Well, Erica Wheeler brings a sensitivity to that Sound here in the good ol' 21st Century which is understated in its simplicity and yet as big as Montana and Wyoming combined. With light country-rocking songs and beautiful pastoral musical landscapes, she carries us back to a time in our lives when making the mortgage payment was not the reason to exist, a time when friendship and love and life ruled all, and she does it so effortlessly that we can close eyes and envision a life without Wall Street (show of hands—how many knew that the Stock Exchange was a private enterprise? I thought so. Me, neither) and Fox News (just typing it makes my skin crawl).
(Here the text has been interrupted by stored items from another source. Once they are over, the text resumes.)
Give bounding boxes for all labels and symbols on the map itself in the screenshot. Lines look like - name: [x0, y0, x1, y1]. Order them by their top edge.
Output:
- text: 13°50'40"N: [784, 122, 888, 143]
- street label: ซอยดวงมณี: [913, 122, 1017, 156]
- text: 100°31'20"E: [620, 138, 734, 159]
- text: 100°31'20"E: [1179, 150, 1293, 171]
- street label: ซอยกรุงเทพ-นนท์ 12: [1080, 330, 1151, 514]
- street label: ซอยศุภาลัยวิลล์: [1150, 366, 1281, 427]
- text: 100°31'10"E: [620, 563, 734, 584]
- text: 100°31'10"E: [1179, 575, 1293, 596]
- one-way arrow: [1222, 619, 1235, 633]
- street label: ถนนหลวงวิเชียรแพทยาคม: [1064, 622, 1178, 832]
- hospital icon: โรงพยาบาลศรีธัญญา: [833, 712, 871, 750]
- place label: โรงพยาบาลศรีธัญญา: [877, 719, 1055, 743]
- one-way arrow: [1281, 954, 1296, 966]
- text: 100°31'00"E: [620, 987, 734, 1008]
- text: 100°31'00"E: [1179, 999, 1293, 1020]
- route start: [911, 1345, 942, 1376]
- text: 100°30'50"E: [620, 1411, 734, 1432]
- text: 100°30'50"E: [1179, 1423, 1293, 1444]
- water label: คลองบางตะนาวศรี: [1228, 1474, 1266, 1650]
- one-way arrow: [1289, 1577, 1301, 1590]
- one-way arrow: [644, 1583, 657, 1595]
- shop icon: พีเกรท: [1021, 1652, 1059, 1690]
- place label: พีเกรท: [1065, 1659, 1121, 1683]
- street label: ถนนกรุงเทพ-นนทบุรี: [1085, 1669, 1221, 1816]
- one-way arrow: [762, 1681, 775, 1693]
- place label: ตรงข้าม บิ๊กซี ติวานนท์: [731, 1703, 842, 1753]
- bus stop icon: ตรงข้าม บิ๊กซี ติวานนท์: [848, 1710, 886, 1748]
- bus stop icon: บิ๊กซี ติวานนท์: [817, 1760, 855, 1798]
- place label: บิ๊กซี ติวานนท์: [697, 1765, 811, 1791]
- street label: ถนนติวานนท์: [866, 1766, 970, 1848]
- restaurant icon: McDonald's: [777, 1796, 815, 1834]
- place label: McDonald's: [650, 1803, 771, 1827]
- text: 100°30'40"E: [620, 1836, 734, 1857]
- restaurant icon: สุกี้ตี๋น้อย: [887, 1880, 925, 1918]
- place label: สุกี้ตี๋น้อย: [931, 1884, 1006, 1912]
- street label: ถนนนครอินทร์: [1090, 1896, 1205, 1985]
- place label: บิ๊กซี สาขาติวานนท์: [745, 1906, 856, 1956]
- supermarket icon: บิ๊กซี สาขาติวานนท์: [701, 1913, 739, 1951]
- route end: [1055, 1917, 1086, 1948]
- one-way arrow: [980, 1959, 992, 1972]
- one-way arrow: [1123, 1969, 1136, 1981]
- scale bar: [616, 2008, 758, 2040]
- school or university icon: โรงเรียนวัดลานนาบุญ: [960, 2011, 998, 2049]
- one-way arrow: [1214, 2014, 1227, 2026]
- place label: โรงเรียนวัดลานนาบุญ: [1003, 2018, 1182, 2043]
Maybe you don't need to get away from Bill O'Reilly, but I do, and listening to Wheeler does the trick. For a short time, at least.
What is so good about Erica Wheeler? Phrasing, for one. When she takes in breath, there is a bare instance when you hang on her next line regardless of song or tempo. The country-rockers like Good Summer Rain and Lucky In Love strike a note similar to the soft, quiet and heartrending The First Sunset and Elk Song. Subject matter, for another. While each song has its own core, they all point in the same direction and beg the question, have we lost our way, but not in a negative sense. There is hope. We hear it in the very inflection of her finely textured voice. We feel it inside, in those places we have covered with layers of excuses and survival tricks. She reminds us what it was like to be a child and see the world open up right before our eyes while reminding us we are no longer children and have a responsibility.
That responsibility for her involves The Trust for Public Land, an organization set up specifically to create open spaces and green spaces in a world quickly becoming concrete. It is a good match. What she sings, they support, and vice versa.
While this may seem an afterthought, it is not intended as such. A big slap should be laid upon the shoulders of Crit Harmon, producer. Sometimes a good record is as much what you don't do as what you do and Harmon, obviously having as much faith in this music, as do I, has a flair for twisting (and not twisting) knobs. The session musicians? Superb.
There is a picture of a paved road between stands of conifers heading toward snow inflected hills on the middle page of the insert. From now on, when I hear Erica Wheeler, that picture will be what I will see in my mind's eye. It is a visual portrait of a place I find more and more important—inside and outside.